Which lines in the data below contain the string "collectors"? Locate each one and copy it out in full.

— begin Dataset excerpts —

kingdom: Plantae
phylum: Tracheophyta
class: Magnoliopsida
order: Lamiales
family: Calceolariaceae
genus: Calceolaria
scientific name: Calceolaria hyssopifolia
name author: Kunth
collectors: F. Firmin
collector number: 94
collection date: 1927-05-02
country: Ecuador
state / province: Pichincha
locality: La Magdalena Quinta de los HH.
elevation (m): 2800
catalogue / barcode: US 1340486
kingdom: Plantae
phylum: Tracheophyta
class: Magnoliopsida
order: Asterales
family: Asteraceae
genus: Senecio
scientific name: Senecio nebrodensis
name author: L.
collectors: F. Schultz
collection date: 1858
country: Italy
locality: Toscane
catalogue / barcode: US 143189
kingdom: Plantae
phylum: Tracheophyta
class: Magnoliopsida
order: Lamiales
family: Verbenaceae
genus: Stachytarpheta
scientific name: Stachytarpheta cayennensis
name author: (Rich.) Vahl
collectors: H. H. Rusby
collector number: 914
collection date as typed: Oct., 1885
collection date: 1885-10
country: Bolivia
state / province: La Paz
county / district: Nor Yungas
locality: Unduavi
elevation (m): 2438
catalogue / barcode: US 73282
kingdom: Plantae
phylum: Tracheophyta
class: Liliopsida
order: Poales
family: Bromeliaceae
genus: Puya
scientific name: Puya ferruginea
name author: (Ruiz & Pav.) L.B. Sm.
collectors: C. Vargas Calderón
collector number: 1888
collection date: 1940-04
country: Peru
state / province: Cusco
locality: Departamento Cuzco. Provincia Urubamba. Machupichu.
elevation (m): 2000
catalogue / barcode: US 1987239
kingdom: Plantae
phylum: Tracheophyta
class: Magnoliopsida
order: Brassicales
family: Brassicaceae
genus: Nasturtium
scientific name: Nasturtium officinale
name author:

— end Dataset excerpts —

**Written reply**
collectors: F. Firmin
collectors: F. Schultz
collectors: H. H. Rusby
collectors: C. Vargas Calderón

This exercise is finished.